Task inputs:
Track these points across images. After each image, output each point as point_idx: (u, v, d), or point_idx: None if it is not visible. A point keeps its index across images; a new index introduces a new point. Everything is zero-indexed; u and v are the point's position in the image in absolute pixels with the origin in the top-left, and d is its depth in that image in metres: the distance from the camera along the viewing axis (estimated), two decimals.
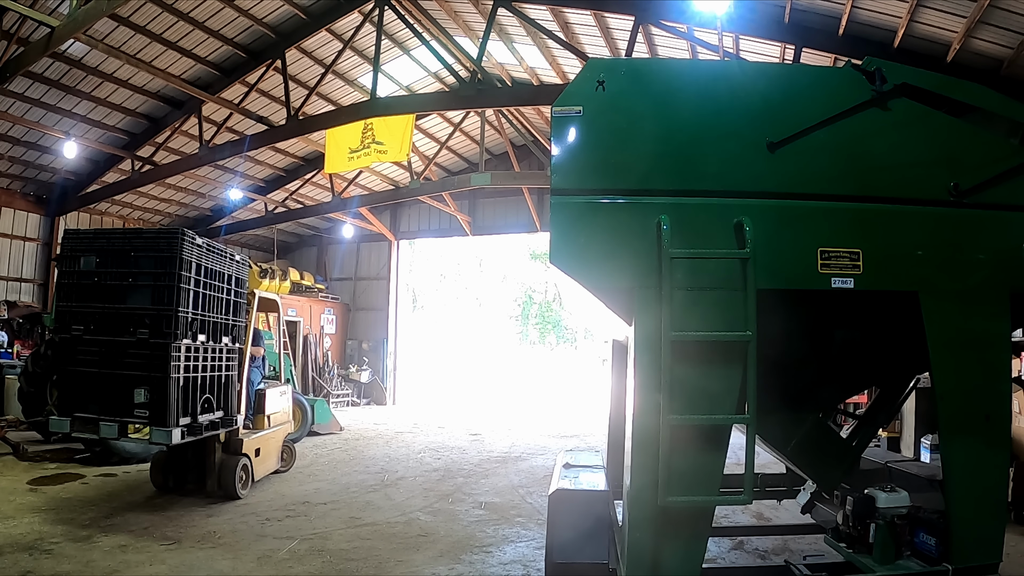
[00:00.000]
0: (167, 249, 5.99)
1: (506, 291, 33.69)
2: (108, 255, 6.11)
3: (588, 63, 3.20)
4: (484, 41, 9.95)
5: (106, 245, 6.16)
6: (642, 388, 2.91)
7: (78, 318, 6.03)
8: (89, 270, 6.11)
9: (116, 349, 5.91)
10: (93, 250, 6.14)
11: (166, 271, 5.95)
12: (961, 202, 3.13)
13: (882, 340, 3.64)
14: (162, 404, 5.79)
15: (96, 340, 5.97)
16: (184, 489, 6.93)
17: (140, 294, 6.02)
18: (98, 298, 6.03)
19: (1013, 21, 7.05)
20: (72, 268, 6.17)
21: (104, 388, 5.91)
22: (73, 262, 6.17)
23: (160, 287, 5.96)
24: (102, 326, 5.98)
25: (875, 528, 3.20)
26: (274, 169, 16.51)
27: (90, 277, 6.09)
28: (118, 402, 5.87)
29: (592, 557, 3.25)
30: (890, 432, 8.72)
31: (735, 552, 5.29)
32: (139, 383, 5.84)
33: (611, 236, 2.98)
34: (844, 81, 3.19)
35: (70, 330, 6.01)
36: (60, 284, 6.23)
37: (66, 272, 6.24)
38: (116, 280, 6.07)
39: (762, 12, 8.82)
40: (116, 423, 5.88)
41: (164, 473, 6.94)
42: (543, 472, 8.72)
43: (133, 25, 10.29)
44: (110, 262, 6.09)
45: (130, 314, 5.95)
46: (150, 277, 6.01)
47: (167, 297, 5.92)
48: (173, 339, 5.84)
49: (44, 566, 4.71)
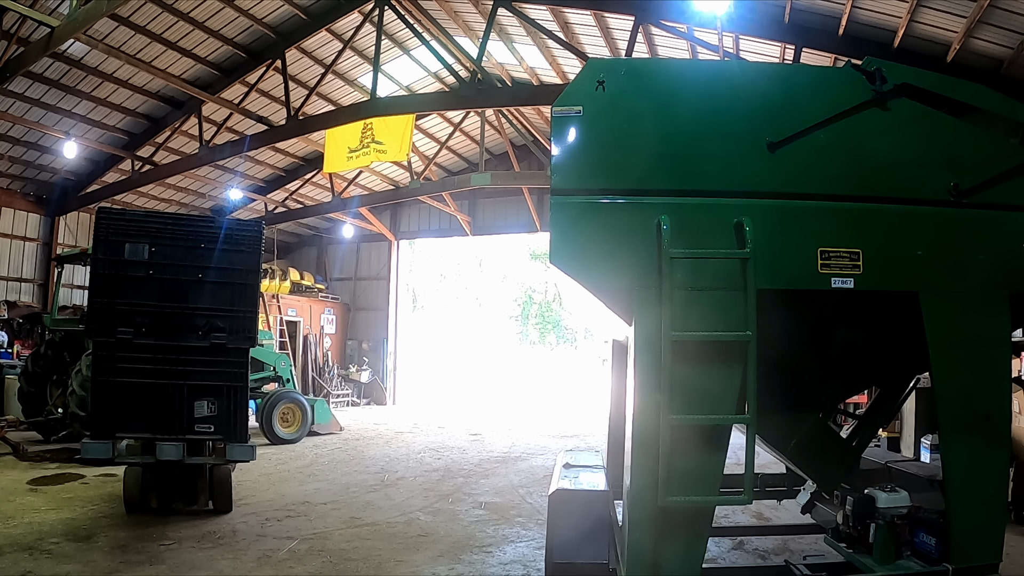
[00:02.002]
0: (249, 241, 5.31)
1: (506, 291, 33.68)
2: (165, 243, 5.19)
3: (588, 63, 3.20)
4: (484, 41, 9.95)
5: (162, 231, 5.19)
6: (642, 388, 2.91)
7: (124, 318, 5.02)
8: (138, 260, 5.12)
9: (176, 355, 5.08)
10: (144, 236, 5.14)
11: (247, 267, 5.28)
12: (961, 202, 3.12)
13: (882, 340, 3.64)
14: (237, 417, 5.18)
15: (149, 345, 5.03)
16: (170, 508, 5.87)
17: (203, 290, 5.24)
18: (153, 294, 5.12)
19: (1013, 21, 7.05)
20: (113, 256, 5.11)
21: (157, 402, 5.04)
22: (113, 248, 5.12)
23: (235, 284, 5.26)
24: (156, 328, 5.06)
25: (875, 528, 3.20)
26: (274, 169, 16.52)
27: (141, 269, 5.11)
28: (174, 417, 5.04)
29: (592, 557, 3.24)
30: (890, 432, 8.72)
31: (735, 552, 5.29)
32: (200, 393, 5.10)
33: (611, 236, 2.98)
34: (844, 81, 3.19)
35: (115, 333, 4.98)
36: (97, 275, 5.09)
37: (104, 261, 5.12)
38: (177, 274, 5.18)
39: (762, 12, 8.82)
40: (179, 443, 5.02)
41: (144, 491, 5.74)
42: (543, 472, 8.72)
43: (133, 25, 10.29)
44: (168, 251, 5.18)
45: (194, 314, 5.14)
46: (219, 272, 5.25)
47: (244, 296, 5.25)
48: (252, 343, 5.26)
49: (44, 566, 4.70)
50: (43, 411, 9.81)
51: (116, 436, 5.01)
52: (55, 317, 10.05)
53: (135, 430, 5.00)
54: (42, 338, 11.85)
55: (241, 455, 5.22)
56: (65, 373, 9.32)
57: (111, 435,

Exercise: Transcribe the listing exactly. Its images are to be omitted.

Response for this exercise:
Track these points across images. After each image, output each point as point_idx: (u, v, d), or point_idx: None if it is not visible. A point keeps its index across images; a new index introduces a new point. Everything is zero-indexed; u and v are the point's position in the image in absolute pixels with the origin in the top-left, and d is its depth in that image in metres: the distance from the camera along the viewing axis (estimated), two decimals.
[00:00.000]
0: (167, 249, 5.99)
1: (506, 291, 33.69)
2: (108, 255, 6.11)
3: (588, 63, 3.20)
4: (484, 41, 9.95)
5: (106, 245, 6.16)
6: (642, 388, 2.91)
7: (78, 318, 6.03)
8: (89, 270, 6.11)
9: (116, 349, 5.91)
10: (93, 250, 6.14)
11: (166, 271, 5.95)
12: (961, 202, 3.13)
13: (882, 340, 3.64)
14: (162, 404, 5.79)
15: (96, 340, 5.97)
16: (184, 489, 6.93)
17: (140, 294, 6.02)
18: (98, 298, 6.03)
19: (1013, 21, 7.05)
20: (72, 268, 6.17)
21: (104, 388, 5.91)
22: (73, 262, 6.17)
23: (160, 287, 5.96)
24: (102, 326, 5.98)
25: (875, 528, 3.20)
26: (274, 169, 16.51)
27: (90, 277, 6.09)
28: (118, 402, 5.87)
29: (592, 557, 3.25)
30: (890, 432, 8.72)
31: (735, 552, 5.29)
32: (139, 383, 5.84)
33: (611, 236, 2.98)
34: (844, 81, 3.19)
35: (70, 330, 6.01)
36: (60, 284, 6.23)
37: (66, 272, 6.24)
38: (116, 280, 6.07)
39: (762, 12, 8.82)
40: (116, 423, 5.88)
41: (164, 473, 6.94)
42: (543, 472, 8.72)
43: (133, 25, 10.29)
44: (110, 262, 6.09)
45: (130, 314, 5.95)
46: (150, 277, 6.01)
47: (167, 297, 5.92)
48: (173, 339, 5.84)
49: (44, 566, 4.71)
[00:02.002]
0: (249, 241, 5.31)
1: (506, 291, 33.68)
2: (165, 243, 5.19)
3: (588, 63, 3.20)
4: (484, 41, 9.95)
5: (162, 231, 5.19)
6: (642, 388, 2.91)
7: (124, 318, 5.02)
8: (138, 260, 5.12)
9: (176, 355, 5.08)
10: (144, 236, 5.14)
11: (247, 267, 5.28)
12: (961, 202, 3.12)
13: (882, 340, 3.64)
14: (237, 417, 5.18)
15: (149, 345, 5.03)
16: (170, 508, 5.87)
17: (203, 290, 5.24)
18: (153, 294, 5.12)
19: (1013, 21, 7.05)
20: (113, 256, 5.11)
21: (157, 402, 5.04)
22: (113, 248, 5.12)
23: (235, 284, 5.26)
24: (156, 328, 5.06)
25: (875, 528, 3.20)
26: (274, 169, 16.52)
27: (141, 269, 5.11)
28: (174, 417, 5.04)
29: (592, 557, 3.24)
30: (890, 432, 8.72)
31: (735, 552, 5.29)
32: (200, 393, 5.10)
33: (611, 236, 2.98)
34: (844, 81, 3.19)
35: (115, 333, 4.98)
36: (97, 275, 5.09)
37: (104, 261, 5.12)
38: (177, 274, 5.18)
39: (762, 12, 8.82)
40: (179, 443, 5.02)
41: (144, 491, 5.74)
42: (543, 472, 8.72)
43: (133, 25, 10.29)
44: (168, 251, 5.18)
45: (194, 314, 5.14)
46: (219, 272, 5.25)
47: (244, 296, 5.25)
48: (252, 343, 5.26)
49: (44, 566, 4.70)
50: (43, 411, 9.81)
51: (116, 436, 5.01)
52: (55, 317, 10.05)
53: (135, 430, 5.00)
54: (42, 338, 11.85)
55: (241, 455, 5.22)
56: (65, 373, 9.32)
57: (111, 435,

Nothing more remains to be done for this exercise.